> **SELECTED TEXT**:

○ ○ ○

A few columns back Bob hinted that he needed money and was looking for consulting contracts. He's using this column as an intro to large IT organizations. It goes like this -- see, I already know your problems and how to solve them. The whole thing started with the series of articles criticizing the consulting business as existing merely to rubber stamp management's pre-conceived notions. Then a series of columns criticizing management styles in general, and offering Bob's ideas on re-engineering the development process.

As for the questions, "where is nerd tv". It doesn't pay, so it's on the back burner.

You have to read between the lines.

Mkkby | Oct 18, 2008 | 2:20PM

The development tool I use (Unique CONCEPT/ Unique 4GL) uses this optimistic concurrency for more than 15 years as the default strategy to avoid locks. Many other tools certainly support this as well. My oldest book about databases "Fundamentals of database systems" from Elmasri/Navathe published in 1989 discusses the optimistic concurrency, too.

It is definitely nothing new, can help in certains situations, but has its disadvantages as well (e.g with classical (hopefully row) locking you usually know at the begin of the transaction when you try to lock the row, if the transaction can be performed. With optimistic concurrency you only find out at the end that the transaction failed, this needs a different approach in the error handling).

○ ○ ○

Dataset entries
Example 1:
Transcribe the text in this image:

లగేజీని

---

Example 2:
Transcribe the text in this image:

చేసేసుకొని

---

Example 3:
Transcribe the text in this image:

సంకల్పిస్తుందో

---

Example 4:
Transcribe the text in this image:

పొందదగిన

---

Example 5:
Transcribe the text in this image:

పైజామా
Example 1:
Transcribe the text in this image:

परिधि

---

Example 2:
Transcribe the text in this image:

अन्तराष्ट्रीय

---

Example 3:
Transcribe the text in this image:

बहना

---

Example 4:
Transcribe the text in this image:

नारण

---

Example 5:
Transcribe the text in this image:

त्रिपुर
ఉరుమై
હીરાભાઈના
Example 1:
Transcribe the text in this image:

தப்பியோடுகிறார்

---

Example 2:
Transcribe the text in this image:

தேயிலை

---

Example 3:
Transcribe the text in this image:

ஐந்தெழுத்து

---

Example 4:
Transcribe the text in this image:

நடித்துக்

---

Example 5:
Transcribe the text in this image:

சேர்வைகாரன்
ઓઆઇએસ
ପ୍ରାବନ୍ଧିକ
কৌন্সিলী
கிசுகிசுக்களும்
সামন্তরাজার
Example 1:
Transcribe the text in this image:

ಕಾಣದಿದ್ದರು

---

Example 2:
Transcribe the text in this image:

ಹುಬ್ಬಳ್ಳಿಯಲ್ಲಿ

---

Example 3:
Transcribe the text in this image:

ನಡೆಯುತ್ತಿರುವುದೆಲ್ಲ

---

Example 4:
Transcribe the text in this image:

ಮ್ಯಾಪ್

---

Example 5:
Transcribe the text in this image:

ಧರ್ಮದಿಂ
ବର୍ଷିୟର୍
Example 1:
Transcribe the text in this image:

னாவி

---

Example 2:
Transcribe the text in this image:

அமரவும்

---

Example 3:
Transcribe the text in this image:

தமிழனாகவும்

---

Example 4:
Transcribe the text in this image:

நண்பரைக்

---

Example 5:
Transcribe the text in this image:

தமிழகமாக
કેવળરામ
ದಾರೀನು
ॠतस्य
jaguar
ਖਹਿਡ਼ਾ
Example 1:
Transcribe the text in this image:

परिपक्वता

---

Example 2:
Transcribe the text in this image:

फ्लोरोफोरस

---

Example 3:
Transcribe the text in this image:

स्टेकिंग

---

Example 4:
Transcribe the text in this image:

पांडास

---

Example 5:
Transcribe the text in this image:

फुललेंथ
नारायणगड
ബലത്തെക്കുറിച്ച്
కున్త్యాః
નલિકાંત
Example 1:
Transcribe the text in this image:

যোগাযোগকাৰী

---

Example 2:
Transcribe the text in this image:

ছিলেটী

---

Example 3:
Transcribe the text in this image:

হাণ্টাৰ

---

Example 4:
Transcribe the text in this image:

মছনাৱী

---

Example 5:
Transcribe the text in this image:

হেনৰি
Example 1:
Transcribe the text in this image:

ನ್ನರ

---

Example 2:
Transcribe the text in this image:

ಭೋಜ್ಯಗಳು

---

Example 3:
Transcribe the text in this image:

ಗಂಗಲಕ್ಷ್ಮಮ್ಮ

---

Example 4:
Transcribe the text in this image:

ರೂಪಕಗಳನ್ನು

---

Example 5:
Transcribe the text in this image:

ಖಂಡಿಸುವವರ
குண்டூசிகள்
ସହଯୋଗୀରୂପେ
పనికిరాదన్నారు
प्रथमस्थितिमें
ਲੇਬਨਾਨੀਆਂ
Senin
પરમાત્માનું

○ ○ ○

> **GOALS**:
**1)** In the comment thread above, what is the title of the oldest database book the second commenter owns?
**2)** Copy the comment thread above from "A few columns" to "between the lines.".

> **TASK SOLUTIONS**:
**1)** "Fundamentals of database systems"

**2)**
A few columns back Bob hinted that he needed money and was looking for consulting contracts. He's using this column as an intro to large IT organizations. It goes like this -- see, I already know your problems and how to solve them. The whole thing started with the series of articles criticizing the consulting business as existing merely to rubber stamp management's pre-conceived notions. Then a series of columns criticizing management styles in general, and offering Bob's ideas on re-engineering the development process.

As for the questions, "where is nerd tv". It doesn't pay, so it's on the back burner.

You have to read between the lines.